[Start of section]

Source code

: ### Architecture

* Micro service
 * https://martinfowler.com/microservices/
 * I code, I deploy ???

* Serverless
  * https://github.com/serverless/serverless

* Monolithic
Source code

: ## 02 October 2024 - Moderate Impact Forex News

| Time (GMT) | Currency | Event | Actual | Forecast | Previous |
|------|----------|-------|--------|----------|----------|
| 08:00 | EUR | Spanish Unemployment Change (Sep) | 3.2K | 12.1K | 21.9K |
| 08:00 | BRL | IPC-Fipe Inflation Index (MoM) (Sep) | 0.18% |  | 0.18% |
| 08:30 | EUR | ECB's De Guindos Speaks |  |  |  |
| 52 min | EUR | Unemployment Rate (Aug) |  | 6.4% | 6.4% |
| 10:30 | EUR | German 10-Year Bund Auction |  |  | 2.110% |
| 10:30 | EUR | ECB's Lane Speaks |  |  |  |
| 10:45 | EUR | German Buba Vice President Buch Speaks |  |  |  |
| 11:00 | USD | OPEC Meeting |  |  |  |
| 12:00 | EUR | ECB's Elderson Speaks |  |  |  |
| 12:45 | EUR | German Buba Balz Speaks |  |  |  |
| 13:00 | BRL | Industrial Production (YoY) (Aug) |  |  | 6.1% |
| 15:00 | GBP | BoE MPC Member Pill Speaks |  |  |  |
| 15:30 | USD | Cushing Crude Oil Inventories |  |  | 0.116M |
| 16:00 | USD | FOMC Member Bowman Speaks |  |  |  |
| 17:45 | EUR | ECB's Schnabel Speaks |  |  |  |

[End of section]

WHAT YOU SHOULD DO =
Word for word, give back all the lines above.

ANSWER FOR THE TASK =
Source code

: ### Architecture

* Micro service
 * https://martinfowler.com/microservices/
 * I code, I deploy ???

* Serverless
  * https://github.com/serverless/serverless

* Monolithic
Source code

: ## 02 October 2024 - Moderate Impact Forex News

| Time (GMT) | Currency | Event | Actual | Forecast | Previous |
|------|----------|-------|--------|----------|----------|
| 08:00 | EUR | Spanish Unemployment Change (Sep) | 3.2K | 12.1K | 21.9K |
| 08:00 | BRL | IPC-Fipe Inflation Index (MoM) (Sep) | 0.18% |  | 0.18% |
| 08:30 | EUR | ECB's De Guindos Speaks |  |  |  |
| 52 min | EUR | Unemployment Rate (Aug) |  | 6.4% | 6.4% |
| 10:30 | EUR | German 10-Year Bund Auction |  |  | 2.110% |
| 10:30 | EUR | ECB's Lane Speaks |  |  |  |
| 10:45 | EUR | German Buba Vice President Buch Speaks |  |  |  |
| 11:00 | USD | OPEC Meeting |  |  |  |
| 12:00 | EUR | ECB's Elderson Speaks |  |  |  |
| 12:45 | EUR | German Buba Balz Speaks |  |  |  |
| 13:00 | BRL | Industrial Production (YoY) (Aug) |  |  | 6.1% |
| 15:00 | GBP | BoE MPC Member Pill Speaks |  |  |  |
| 15:30 | USD | Cushing Crude Oil Inventories |  |  | 0.116M |
| 16:00 | USD | FOMC Member Bowman Speaks |  |  |  |
| 17:45 | EUR | ECB's Schnabel Speaks |  |  |  |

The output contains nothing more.